> REQUIRED WORK
**a.** In the forum thread on permutations, how many permutations do the letters of the word "gmatclub" have, and why?
**b.** Carry on the forum thread about counting permutations of letters from the point where it stops.
------ TEXT SEGMENT ------
I am getting a bit stuck on the theory behind the 4 I's calculation. Could you explain in more detail why it is 8!/4!2!?
chandrun wrote:
Here a couple of problems I encountered. Let me know your views on them. They may not necessarily be of GMAT format. Please share your views, nevertheless.
1. In how many ways can the letters of the word PERMUTATIONS be arranged if there are always 4 letters between P and S?
2. In how many of the distinct permutations of the letters in the word MISSISSIPPI do the 4 I's not come together?
Cheers
THEORY:Permutations of \(n\) things of which \(P_1\) are alike of one kind, \(P_2\) are alike of second kind, \(P_3\) are alike of third kind ... \(P_r\) are alike of \(r_{th}\) kind such that: \(P_1+P_2+P_3+..+P_r=n\) is:
\(\frac{n!}{P_1!*P_2!*P_3!*...*P_r!}\).
For example number of permutation of the letters of the word "gmatclub" is 8! as there are 8 DISTINCT letters in this word.
Number of permutation of the letters of the word "google" is \(\frac{6!}{2!2!}\), as there are 6 letters out of which "g" and "o" are represented twice.
Number of permutation of 9 balls out of which 4 are red, 3 green and 2 blue, would be \(\frac{9!}{4!3!2!}\).
Back to the original questions:1. In how many ways can the letters of the word PERMUTATIONS be arranged if there are always 4 letters between P and S?There are 12 letters in the word "PERMUTATIONS", out of which T is repeated twice.
------ SOURCE INFORMATION ------
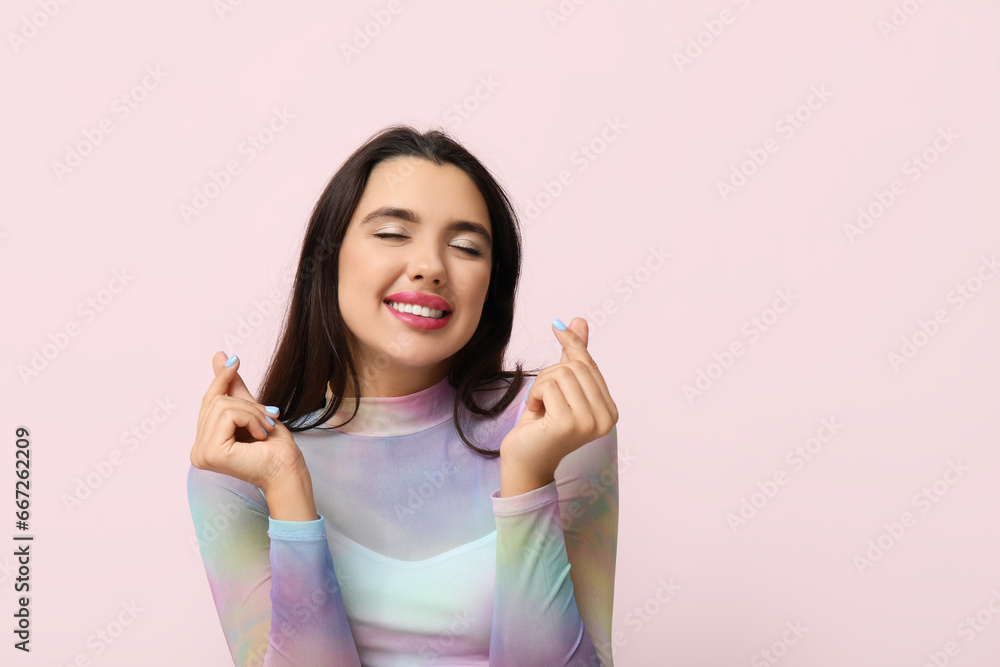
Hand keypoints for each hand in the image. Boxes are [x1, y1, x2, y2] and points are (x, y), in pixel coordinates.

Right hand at [189, 351, 307, 493]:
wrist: (288, 468)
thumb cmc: (274, 446)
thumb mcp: (251, 409)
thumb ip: (232, 387)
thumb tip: (219, 356)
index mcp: (204, 443)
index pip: (209, 402)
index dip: (222, 379)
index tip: (234, 359)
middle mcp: (197, 451)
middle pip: (215, 401)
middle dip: (247, 405)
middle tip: (268, 418)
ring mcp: (201, 454)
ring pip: (222, 406)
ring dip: (252, 412)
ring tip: (265, 428)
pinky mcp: (211, 453)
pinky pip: (228, 415)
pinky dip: (250, 418)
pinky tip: (260, 435)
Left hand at [500, 318, 618, 494]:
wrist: (525, 461)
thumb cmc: (542, 425)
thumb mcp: (560, 387)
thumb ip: (574, 358)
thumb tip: (579, 320)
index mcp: (609, 411)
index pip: (590, 365)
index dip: (572, 345)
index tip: (558, 325)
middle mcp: (606, 418)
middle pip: (575, 367)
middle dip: (550, 374)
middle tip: (541, 397)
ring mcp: (589, 422)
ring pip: (561, 373)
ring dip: (541, 386)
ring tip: (540, 406)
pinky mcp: (568, 423)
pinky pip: (548, 386)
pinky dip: (535, 394)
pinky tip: (536, 413)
------
> RESULTS IN ORDER
**a.** There are 8! permutations, because the word has 8 distinct letters.

**b.**
1. Choosing 4 letters out of 10 (12-2(P and S)=10) to place between P and S = 10C4 = 210;
2. Permutation of the letters P ans S (PXXXXS or SXXXXP) = 2! =2;
3. Permutation of the 4 letters between P and S = 4! =24;
4. Permutations of the 7 units {P(S)XXXXS(P)}{X}{X}{X}{X}{X}{X} = 7! = 5040;
5. We should divide multiplication of the above 4 numbers by 2! as there is repeated T.
Hence: \(\frac{10C4*2!*4!*7!}{2!}=25,401,600\)
2. In how many of the distinct permutations of the letters in the word MISSISSIPPI do the 4 I's not come together?There are 11 letters in the word "MISSISSIPPI ", out of which: M=1, I=4, S=4, P=2.
Total # of permutations is \(\frac{11!}{4!4!2!}\);
# of permutations with 4 I's together is \(\frac{8!}{4!2!}\). Consider 4 I's as one unit: {M}{S}{S}{S}{S}{P}{P}{IIII} - total 8 units, out of which {M}=1, {S}=4, {P}=2, {IIII}=1.
So # of permutations with 4 I's
not come together is: \(\frac{11!}{4!4!2!}-\frac{8!}{4!2!}=33,810\).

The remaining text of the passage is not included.